AIM OF THE TASK:
Where a line of the material contains the string "апельсины", copy that line.

SUPPLIED INFORMATION:
========================================
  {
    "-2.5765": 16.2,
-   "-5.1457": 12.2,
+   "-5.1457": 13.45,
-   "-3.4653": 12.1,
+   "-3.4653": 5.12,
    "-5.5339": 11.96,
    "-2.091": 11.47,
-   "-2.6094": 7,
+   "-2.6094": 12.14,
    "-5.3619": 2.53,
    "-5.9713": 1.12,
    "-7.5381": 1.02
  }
========================================
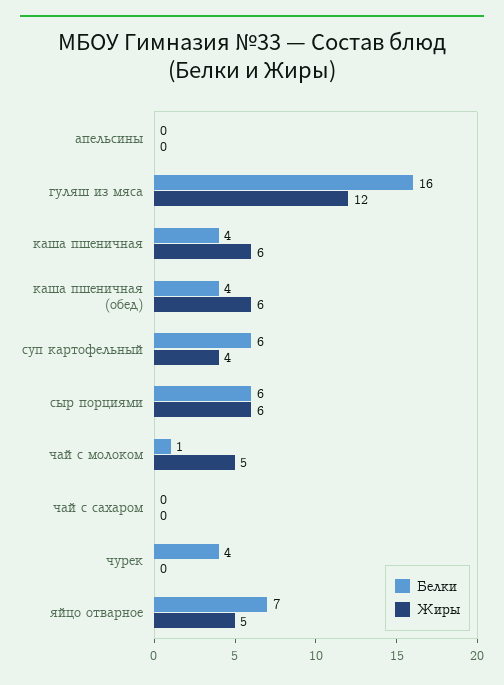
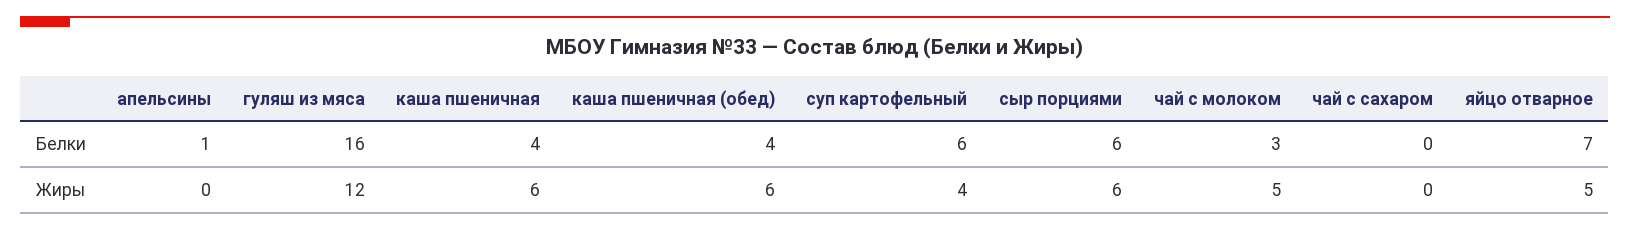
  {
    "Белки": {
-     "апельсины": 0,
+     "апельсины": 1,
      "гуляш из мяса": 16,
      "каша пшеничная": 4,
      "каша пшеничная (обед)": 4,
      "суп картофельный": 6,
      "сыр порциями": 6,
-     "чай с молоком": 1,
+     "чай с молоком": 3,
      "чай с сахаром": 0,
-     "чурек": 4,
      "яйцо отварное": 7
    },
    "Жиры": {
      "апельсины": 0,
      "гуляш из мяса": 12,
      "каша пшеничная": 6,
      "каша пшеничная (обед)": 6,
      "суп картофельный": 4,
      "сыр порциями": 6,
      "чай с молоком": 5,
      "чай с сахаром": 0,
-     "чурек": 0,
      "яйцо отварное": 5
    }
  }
========================================
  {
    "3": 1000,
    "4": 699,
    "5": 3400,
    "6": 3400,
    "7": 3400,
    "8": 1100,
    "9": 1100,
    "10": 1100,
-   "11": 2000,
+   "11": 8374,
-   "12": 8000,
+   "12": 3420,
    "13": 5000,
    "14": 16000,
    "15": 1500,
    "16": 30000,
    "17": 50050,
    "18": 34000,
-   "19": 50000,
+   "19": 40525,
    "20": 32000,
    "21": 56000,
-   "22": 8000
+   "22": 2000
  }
========================================
RESPONSE BOX:
-     "апельсины": 0,
+     "апельсины": 1,
      "апельсины": 0,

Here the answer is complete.